PROBLEM 1:
Using the Las Vegas Trail excerpt, answer each question and mark the answers (a), (b), (c).
(a) What three services does the mobile community center bus provide?
(b) What is the title of the seven-page packet Chappell hands over?
(c) In what year did Cindy Mantha begin volunteering for the nonprofit?
PROBLEM 2:
Reproduce the passage of the Las Vegas Trail excerpt starting at "Chappell said that" and ending at "of high-risk individuals.".

The effort started late last year, and its most visible project is a mobile community center. The large bus provides financial coaching, career development classes, and food pantry services. Chappell recently stepped down from an advisory role within LVT Rise after growing frustrated with several members.
“There are good people on the LBT Rise team,” he said. “But many are so far removed from the conditions of the people. If you’ve never starved, you can’t tell what life is like here. I don’t think they were expecting me to discuss socioeconomics.”
As we chatted at his headquarters, Chappell handed me a seven-page packet titled “A Disease Called Violence.” The phrase refers to research published by the National Center for Biotechnology Information, a branch of the National Institutes of Health, that finds similarities between violence and infectious diseases. Building off that knowledge, Chappell is drafting a comprehensive plan to put teams of conflict resolution specialists on Las Vegas Trail’s streets.
According to the program description, the team of mediators “will be trained in the area of dispute management. Every incident will be approached with the goal in mind of reaching a peaceful resolution, whenever possible.”
Chappell said that the program focuses on preventing violence.
“We want to keep reaching out to the kids. What I’ve been trying to tell the city is that we need to talk to the high-risk community — the ones who are on the corners prostituting and selling dope. If you expect us to do what the police can’t do, which is to lower crime, why not use us and this program.”
Chappell said data from Child Protective Services, MHMR of Tarrant County, and other social services groups could provide names of high-risk individuals.
“We’re going to do three home visits,” he said. “One is a visit to our headquarters, then a needs assessment at their house. If they are having problems with bills, we can help them. We can take away that disease, that dis-ease, that’s making them uncomfortable. We remove that element, and now they’re more receptive to me saying, ‘Man, you need to go get a job.’ ”
While Chappell spearheads efforts to combat crime and poverty in the area, other volunteers are running clothing drives and free art classes. Cindy Mantha, Build a Better Hood associate director who met Chappell in the mid-1990s, began volunteering for the nonprofit in 2014.
“I jumped right in and helped him work on the programs he already had in place,” she said. “We started out with art classes. It became much bigger than we expected.”
Local businesses have a huge role to play in revitalizing the West Side, she added.
“Abdul, he’s our foundation,” she said. “He’s the motivation and inspiration for what we do. He’s a natural giver and advocate for the community. He’s been doing this for as far back as I can remember, so I know it’s in his blood.”
The former gang-banger knows that, outwardly, he seems like an unlikely community leader. If he’s concerned about the pending criminal charges in Tarrant and Johnson counties, it doesn’t show. His single-minded focus remains on serving the neighborhoods in which he grew up.
“I thank God for being stabbed in prison and being shot,” he said. “Had I not experienced those things, I would not be able to reach these kids today and relate to the things they are going through today.”

MATERIAL PROVIDED:
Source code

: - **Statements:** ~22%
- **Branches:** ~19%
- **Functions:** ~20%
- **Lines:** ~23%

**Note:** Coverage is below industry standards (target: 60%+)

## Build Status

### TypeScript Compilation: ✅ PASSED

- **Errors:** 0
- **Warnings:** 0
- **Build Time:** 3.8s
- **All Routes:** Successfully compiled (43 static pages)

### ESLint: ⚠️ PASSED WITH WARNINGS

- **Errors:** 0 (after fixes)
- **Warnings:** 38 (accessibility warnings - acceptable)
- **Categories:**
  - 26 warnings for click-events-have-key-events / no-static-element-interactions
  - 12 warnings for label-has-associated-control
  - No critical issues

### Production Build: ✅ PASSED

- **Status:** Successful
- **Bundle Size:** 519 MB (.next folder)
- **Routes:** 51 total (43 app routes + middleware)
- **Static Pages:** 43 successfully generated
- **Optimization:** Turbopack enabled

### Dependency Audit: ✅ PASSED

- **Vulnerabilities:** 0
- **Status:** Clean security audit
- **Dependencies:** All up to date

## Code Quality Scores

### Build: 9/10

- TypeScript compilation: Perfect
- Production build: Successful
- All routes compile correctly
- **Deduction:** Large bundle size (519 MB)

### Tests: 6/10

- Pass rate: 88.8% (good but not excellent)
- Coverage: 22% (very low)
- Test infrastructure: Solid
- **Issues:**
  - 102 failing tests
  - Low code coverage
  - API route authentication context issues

ANSWER BOX 1:
(a) Financial coaching, career development classes, and food pantry services.
(b) "A Disease Called Violence."
(c) 2014.

ANSWER BOX 2:
Chappell said that the program focuses on preventing violence.
“We want to keep reaching out to the kids. What I’ve been trying to tell the city is that we need to talk to the high-risk community — the ones who are on the corners prostituting and selling dope. If you expect us to do what the police can’t do, which is to lower crime, why not use us and this program.”
Chappell said data from Child Protective Services, MHMR of Tarrant County, and other social services groups could provide names of high-risk individuals.